Turning the doorknob slowly, I brace myself—will she be there or won’t she? The knob opens, and my tension turns to disappointment. Time to face her. I rush in and out of “my” room, exchanging a few books for others. Staying isn’t an option; it just heightens the chance that I’ll have orders barked at me or mean words thrown in my face. I’ll feel judged and ridiculed for doing absolutely nothing wrong. That’s right, the hardest part of my day isn’t juggling classes or cramming for midterms. It’s the stress that comes with living in an unlivable room.

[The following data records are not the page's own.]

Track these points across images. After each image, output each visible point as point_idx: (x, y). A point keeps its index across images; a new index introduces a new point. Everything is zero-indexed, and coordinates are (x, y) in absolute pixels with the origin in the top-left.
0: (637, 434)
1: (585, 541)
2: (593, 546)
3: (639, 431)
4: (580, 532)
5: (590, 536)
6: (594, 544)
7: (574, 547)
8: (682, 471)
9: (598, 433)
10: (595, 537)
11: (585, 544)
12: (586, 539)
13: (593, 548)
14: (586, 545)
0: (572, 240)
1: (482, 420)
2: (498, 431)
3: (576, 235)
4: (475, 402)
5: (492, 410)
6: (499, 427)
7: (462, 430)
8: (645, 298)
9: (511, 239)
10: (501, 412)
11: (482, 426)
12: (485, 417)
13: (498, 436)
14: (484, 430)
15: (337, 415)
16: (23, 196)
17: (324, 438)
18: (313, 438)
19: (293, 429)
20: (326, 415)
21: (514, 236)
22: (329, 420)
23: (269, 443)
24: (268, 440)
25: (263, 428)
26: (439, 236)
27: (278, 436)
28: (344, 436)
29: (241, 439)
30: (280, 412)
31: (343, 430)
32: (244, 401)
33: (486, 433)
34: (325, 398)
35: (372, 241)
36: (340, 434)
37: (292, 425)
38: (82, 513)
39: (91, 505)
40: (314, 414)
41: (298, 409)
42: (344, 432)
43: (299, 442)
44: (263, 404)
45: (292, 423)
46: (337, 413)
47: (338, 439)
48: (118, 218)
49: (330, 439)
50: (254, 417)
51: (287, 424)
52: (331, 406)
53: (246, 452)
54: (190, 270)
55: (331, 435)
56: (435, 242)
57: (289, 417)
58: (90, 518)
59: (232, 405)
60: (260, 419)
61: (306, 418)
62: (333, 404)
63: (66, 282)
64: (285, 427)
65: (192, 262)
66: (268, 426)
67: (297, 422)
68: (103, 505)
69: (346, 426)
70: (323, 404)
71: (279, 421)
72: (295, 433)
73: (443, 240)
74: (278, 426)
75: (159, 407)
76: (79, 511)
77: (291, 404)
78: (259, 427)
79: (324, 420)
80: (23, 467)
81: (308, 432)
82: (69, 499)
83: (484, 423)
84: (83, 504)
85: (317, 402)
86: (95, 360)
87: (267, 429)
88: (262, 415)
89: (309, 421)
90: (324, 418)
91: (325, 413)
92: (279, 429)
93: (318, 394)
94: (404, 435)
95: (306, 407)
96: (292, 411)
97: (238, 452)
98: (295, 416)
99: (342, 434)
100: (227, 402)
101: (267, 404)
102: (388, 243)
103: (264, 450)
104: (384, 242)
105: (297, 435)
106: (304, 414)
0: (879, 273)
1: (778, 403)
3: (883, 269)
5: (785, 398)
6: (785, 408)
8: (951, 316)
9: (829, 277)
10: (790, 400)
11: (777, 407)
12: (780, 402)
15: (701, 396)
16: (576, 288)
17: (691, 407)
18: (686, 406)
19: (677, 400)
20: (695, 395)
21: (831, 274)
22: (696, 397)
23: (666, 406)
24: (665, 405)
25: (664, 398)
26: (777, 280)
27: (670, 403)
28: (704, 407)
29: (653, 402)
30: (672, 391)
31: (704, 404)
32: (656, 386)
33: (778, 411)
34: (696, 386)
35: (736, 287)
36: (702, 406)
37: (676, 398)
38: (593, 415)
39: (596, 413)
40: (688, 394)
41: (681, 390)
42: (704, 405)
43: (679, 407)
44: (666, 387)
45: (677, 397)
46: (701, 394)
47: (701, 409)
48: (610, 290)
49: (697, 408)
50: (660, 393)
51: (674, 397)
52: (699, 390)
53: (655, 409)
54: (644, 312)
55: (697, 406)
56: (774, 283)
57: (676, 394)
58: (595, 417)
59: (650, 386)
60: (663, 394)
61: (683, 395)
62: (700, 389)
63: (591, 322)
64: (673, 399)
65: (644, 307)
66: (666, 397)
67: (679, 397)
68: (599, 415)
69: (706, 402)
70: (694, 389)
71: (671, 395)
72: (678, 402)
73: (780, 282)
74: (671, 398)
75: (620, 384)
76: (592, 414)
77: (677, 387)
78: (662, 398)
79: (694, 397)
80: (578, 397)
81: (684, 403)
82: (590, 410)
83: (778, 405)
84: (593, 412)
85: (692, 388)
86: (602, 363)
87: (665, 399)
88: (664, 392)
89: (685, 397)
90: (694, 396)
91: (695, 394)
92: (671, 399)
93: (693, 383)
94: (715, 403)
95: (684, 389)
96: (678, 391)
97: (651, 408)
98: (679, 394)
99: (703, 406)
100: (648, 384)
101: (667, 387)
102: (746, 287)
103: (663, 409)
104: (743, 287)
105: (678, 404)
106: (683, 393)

When your days are so packed with meetings, work, and classes, it’s so important to have a place where you can just relax. So what do you do when that isn’t the case? If you’re dealing with roommate problems like I am, it’s time to take charge of your situation. The last thing you should choose to do is live this way because it really takes a toll on your mentality every day.
We’re here to help, here are HCBU’s steps to getting out:
1. Remember that you aren’t alone
Everyone’s had roommate problems. Maybe not to the extent described above, but it’s so easy to get annoyed by someone who’s sharing your common space. Maybe your roommate snores at night, maybe she stays up too late with her lamp on—we’ve all had to ask a roommate to change a behavior like this. Even if it’s just saying “hey, try not to be so loud when you walk in at 5am,” we’ve all been there and you’re definitely not alone.
2. Try talking to your roommate
The easiest way to deal with a roommate problem is to talk it out. If you’re annoyed that your roommate plays music in the room, she isn’t going to know unless you tell her! Sometimes we assume that everyone has the same concept of common courtesy, but at a school with people of diverse backgrounds, that isn’t the case. There’s no use in resenting your roommate for a small behavior that can be easily changed by talking it out.
3. Talk with your RA
If you and your roommate can’t resolve issues on your own without just getting at each other’s throats, go knock on your RA’s door. RAs are upperclassmen trained to help in situations like this. You can use your RA as someone to vent to, someone to give you advice, and even someone to mediate a conversation between you and your roommate.
4. But the problem’s bigger than that?
If your personality clashes with your roommate or you try talking and can’t resolve anything, firstly—welcome to my life. And secondly, as much as you may not want to accept it, it’s time to change rooms. You may be reluctant to move at first, after all you already set up your room nicely, but if your room just isn’t your room, it’s time to move.